### THE DATA ###

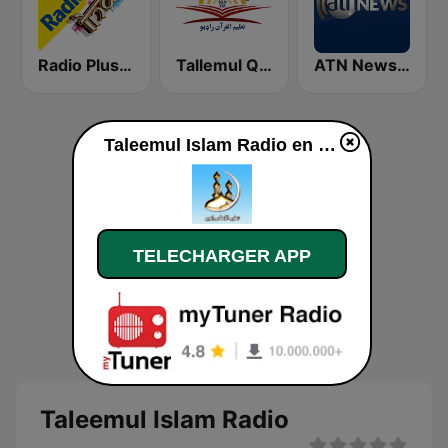
Radio Plus Indiz
Tallemul Quran Radio
ATN News FM
Taleemul Islam Radio en ligne
TELECHARGER APP
Taleemul Islam Radio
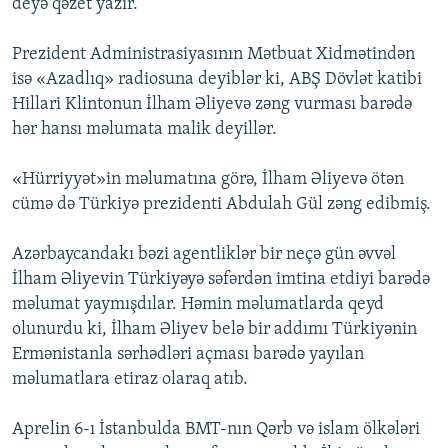
deyə qəzet yazır.
Prezident Administrasiyasının Mətbuat Xidmətindən
isə «Azadlıq» radiosuna deyiblər ki, ABŞ Dövlət katibi
Hillari Klintonun İlham Əliyevə zəng vurması barədə
hər hansı məlumata malik deyillər.
«Hürriyyət»in məlumatına görə, İlham Əliyevə ötən
cümə də Türkiyə prezidenti Abdulah Gül zəng edibmiş.
Azərbaycandakı bəzi agentliklər bir neçə gün əvvəl
İlham Əliyevin Türkiyəyə səfərdən imtina etdiyi barədə
məlumat yaymışdılar. Həmin məlumatlarda qeyd
olunurdu ki, İlham Əliyev belə bir addımı Türkiyənin
Ermənistanla sərhədləri açması barədə yayılan
məlumatlara etiraz olaraq atıb.
Aprelin 6-ı İstanbulda BMT-nın Qərb və islam ölkələri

###

- [WORK TO COMPLETE]: Every line of the data should be transcribed exactly. Omit the images.

- [RESPONSE TO THE TASK]:
Radio Plus Indiz
Tallemul Quran Radio
ATN News FM
Taleemul Islam Radio en ligne
TELECHARGER APP
Taleemul Islam Radio
deyə qəzet yazır.
Prezident Administrasiyasının Mətbuat Xidmətindən
isə «Azadlıq» radiosuna deyiblər ki, ABŞ Dövlət katibi
Hillari Klintonun İlham Əliyevə zəng vurması barədə
hər hansı məlumata malik deyillər.
«Hürriyyət»in məlumatına görə, İlham Əliyevə ötən
cümə də Türkiyə prezidenti Abdulah Gül zəng edibmiş.
Azərbaycandakı bəzi agentliklər bir neçə gün əvvəl
İlham Əliyevin Türkiyəyə səfərdən imtina etdiyi barədə
məlumat yaymışdılar. Həmin məlumatlarda qeyd
olunurdu ki, İlham Əliyev belə bir addımı Türkiyənin
Ermənistanla sərhədləri açması barədə yayılan
məlumatlara etiraz olaraq atıb.
Aprelin 6-ı İstanbulda BMT-nın Qərb və islam ölkələri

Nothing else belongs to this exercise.